Return exactly the span of lines in the following data that opens with the line containing "- **Use environment" and closes with the line containing "99. contains one". Include nothing else.

[Records supplied Boundary: Start]

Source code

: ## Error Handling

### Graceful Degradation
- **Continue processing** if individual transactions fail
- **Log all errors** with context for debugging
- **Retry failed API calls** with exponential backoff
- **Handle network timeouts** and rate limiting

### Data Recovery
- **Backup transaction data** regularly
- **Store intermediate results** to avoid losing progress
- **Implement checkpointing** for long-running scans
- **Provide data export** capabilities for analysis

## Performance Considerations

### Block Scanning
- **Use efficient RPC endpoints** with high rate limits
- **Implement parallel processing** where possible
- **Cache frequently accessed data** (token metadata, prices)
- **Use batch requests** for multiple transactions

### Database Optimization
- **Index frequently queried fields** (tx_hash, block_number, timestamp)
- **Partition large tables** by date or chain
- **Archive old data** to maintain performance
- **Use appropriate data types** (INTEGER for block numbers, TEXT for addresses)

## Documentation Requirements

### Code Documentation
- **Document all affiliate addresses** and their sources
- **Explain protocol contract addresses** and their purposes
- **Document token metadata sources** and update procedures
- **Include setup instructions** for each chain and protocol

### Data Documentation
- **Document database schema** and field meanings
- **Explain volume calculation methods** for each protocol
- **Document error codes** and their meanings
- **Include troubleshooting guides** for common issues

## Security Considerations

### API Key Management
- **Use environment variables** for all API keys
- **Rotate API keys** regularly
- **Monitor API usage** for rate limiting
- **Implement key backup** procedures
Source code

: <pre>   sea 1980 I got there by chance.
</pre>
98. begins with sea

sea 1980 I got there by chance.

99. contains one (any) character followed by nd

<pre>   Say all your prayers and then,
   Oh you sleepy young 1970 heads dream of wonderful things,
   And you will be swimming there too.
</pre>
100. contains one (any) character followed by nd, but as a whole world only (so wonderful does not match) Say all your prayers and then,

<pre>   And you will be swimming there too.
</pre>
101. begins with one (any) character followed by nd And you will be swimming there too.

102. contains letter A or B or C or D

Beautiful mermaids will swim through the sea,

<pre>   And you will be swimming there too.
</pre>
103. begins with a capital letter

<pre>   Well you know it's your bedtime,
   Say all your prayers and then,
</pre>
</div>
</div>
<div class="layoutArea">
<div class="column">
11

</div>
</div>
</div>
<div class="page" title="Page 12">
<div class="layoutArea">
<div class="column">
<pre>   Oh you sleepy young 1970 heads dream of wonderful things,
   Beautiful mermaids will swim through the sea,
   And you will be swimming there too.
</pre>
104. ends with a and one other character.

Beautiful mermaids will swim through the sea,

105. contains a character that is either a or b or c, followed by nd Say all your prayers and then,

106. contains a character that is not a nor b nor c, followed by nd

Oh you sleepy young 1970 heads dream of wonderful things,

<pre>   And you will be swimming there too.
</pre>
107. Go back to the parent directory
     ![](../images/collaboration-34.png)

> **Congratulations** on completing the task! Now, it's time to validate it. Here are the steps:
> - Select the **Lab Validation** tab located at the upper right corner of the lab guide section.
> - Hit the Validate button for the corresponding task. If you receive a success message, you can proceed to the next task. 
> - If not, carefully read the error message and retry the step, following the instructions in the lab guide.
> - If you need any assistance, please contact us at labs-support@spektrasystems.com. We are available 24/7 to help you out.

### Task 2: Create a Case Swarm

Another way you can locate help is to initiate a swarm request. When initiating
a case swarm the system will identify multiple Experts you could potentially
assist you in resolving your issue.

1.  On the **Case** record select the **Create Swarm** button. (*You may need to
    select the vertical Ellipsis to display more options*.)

[Records supplied Boundary: End]

# Task response
- **Use environment variables** for all API keys
- **Rotate API keys** regularly
- **Monitor API usage** for rate limiting
- **Implement key backup** procedures
Source code

: <pre>   sea 1980 I got there by chance.
</pre>
98. begins with sea

sea 1980 I got there by chance.

99. contains one (any) character followed by nd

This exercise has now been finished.